Isso é o que alguns policiais militares (por que militares? Até quando vamos conviver com essa herança da ditadura?) fazem na periferia, nos bairros pobres onde também eles moram, onde o desamparo em relação à lei é mais antigo e mais radical do que nas regiões centrais da cidade. Nas ruas escuras das periferias, os policiais cumprem seu dever de vingança e atiram no entregador de pizza. Atiram no menino que esperava a noiva no ponto de ônibus ou nos anônimos que conversam desprevenidos numa esquina qualquer. No motoboy que fugiu assustado – Quem mandou fugir? Alguma ele fez... Não percebem – ou percebem? – que o arbítrio e a truculência com que tratam a população pobre contribui para o prestígio dos chefes do crime, que às vezes se oferecem às comunidades como única alternativa de proteção.
Assim a polícia vem “tranquilizando” a cidade ao apresentar um número de cadáveres “suspeitos” superior ao número de seus companheiros mortos pelo terrorismo do tráfico. Suspeitos que não terão nem ao menos a sorte do brasileiro Jean Charles, cuja morte será cobrada da polícia inglesa porque dela se espera que não execute sumariamente os cidadãos que aborda, por mais suspeitos que possam parecer. Não é o caso dos meninos daqui; no Brasil, ninguém, a não ser os familiares das vítimas, reprova a polícia pelas execuções sumárias de centenas de “suspeitos”. Mas até mesmo os familiares têm medo de denunciar o arbítrio e sofrer retaliações.
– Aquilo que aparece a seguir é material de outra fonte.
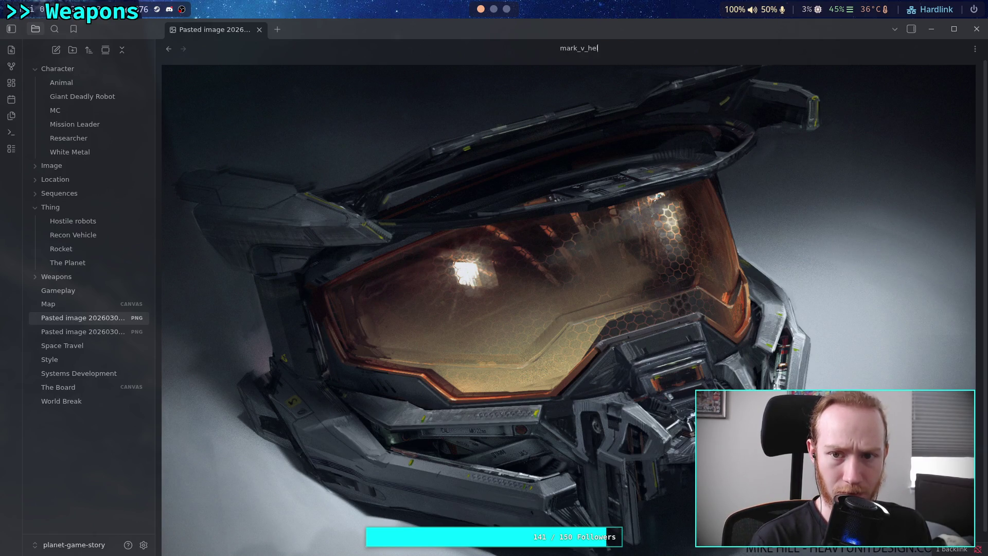
{"action": "type", "text": "met"}
{"action": "key", "text": "Return"}
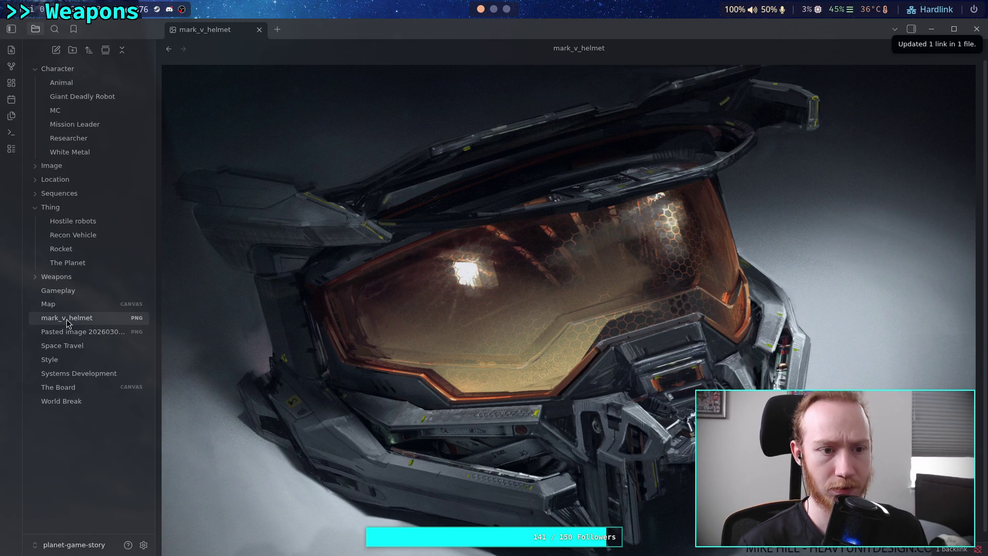
{"action": "left_click_drag", "start_coordinate": [66, 319], "coordinate": [81, 171]}
Rename the pasted camera image camera_idea and move it into the Image folder.
{"action": "left_click", "coordinate": [89, 318]}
Aqui, achamos melhor fingir que os suspeitos eram perigosos e que o assassinato deles é condição para nossa segurança. Deixemos Marcola em paz, pois ele só cuida de seus negócios. Negócios que, se legalizados, deixariam o campo de forças muito mais claro e menos violento (morre muito mais gente inocente na guerra do tráfico do que morreriam de overdose, se as drogas fossem liberadas – disso estou certa). Mas são negócios cujos lucros astronômicos dependem da ilegalidade. O crime é que compensa.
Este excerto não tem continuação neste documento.